Nicht zitiert hat „Bild“, wie das Gespräch später weiter ging:

SPIEGEL: Wie fühlt es sich an, öffentlich krank zu sein? Kann man als Prominenter sagen: Meine Krankheit ist reine Privatsache, da lasse ich keinen dran teilhaben?

Niedecken: Ich selbst war schockiert, als die „Bild“-Zeitung gleich erfundene Details über meinen Schlaganfall verbreitete. Dass sie meine Töchter vor dem Krankenhaus fotografiert haben und ein Reporter ihnen aufgelauert hat und sie ausquetschen wollte. Als Tina und ich vor ein paar Tagen am Rhein spazieren gingen, sah ich plötzlich „Bild“-Paparazzi hinter dem Baum. Auf einem der Fotos sieht man mir den Schreck über den Fotografen richtig an. Ich schaue tatsächlich wie jemand, der einen Schlaganfall hatte.
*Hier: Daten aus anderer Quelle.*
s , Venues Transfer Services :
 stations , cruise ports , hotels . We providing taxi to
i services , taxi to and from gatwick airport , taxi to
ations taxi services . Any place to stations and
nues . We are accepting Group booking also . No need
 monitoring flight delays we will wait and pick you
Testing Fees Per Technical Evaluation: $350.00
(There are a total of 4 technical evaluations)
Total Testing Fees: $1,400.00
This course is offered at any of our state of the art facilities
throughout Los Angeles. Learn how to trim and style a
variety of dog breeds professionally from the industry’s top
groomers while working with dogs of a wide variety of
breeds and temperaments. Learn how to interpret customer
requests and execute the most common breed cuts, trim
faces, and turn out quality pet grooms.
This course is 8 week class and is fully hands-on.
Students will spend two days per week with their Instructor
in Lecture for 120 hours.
Tina Niedecken: Schatzi, du hattest einen Schlaganfall!

Niedecken: Ja, weiß ich ja. Ich meine nur, es sah so aus, wie man sich Schlaganfall-Patienten im Boulevard vorstellt. Ich gucke so ein bisschen irre. Das Gefühl, die Kontrolle über seine Privatsphäre zu verlieren, ist schlimm. Das hat etwas von einer Vergewaltigung.
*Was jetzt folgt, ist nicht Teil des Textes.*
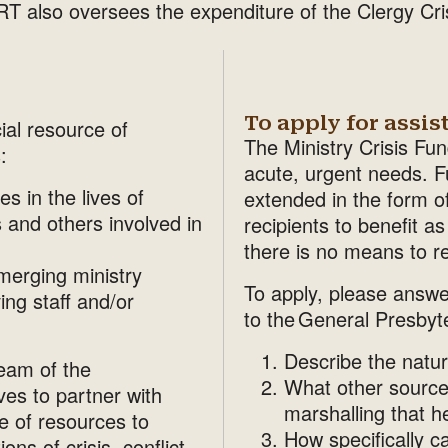
 also oversees the expenditure of the Clergy Crisi
To apply for assis
ial resource of
The Ministry Crisis Fu
:
acute, urgent needs. Fu
s in the lives of
extended in the form o
 and others involved in
recipients to benefit a
there is no means to r
merging ministry
To apply, please answe
ving staff and/or
to the General Presbyt
Describe the nature
Team of the
What other source
es to partner with
marshalling that h
e of resources to
How specifically c
ns of crisis, conflict,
Mit Dank auch an Matthias M.

Nachtrag, 17.35 Uhr: Niedeckens Anwälte bezeichnen die heutige Berichterstattung von „Bild“ als „scheinheilig“, weil die Zeitung ganz genau wisse, dass das Verbot nicht deshalb ergangen sei, weil die Meldung falsch war, sondern weil eine Veröffentlichung von Krankheiten ohne Zustimmung Niedeckens in das Persönlichkeitsrecht Niedeckens eingreife.

Der „Spiegel“ erklärt uns unterdessen auf Anfrage, dass er nicht gegen „Bild“ vorgehen wolle, auch wenn das Ausmaß, in dem die Zeitung aus dem Magazin zitiert, durchaus „episch“ sei.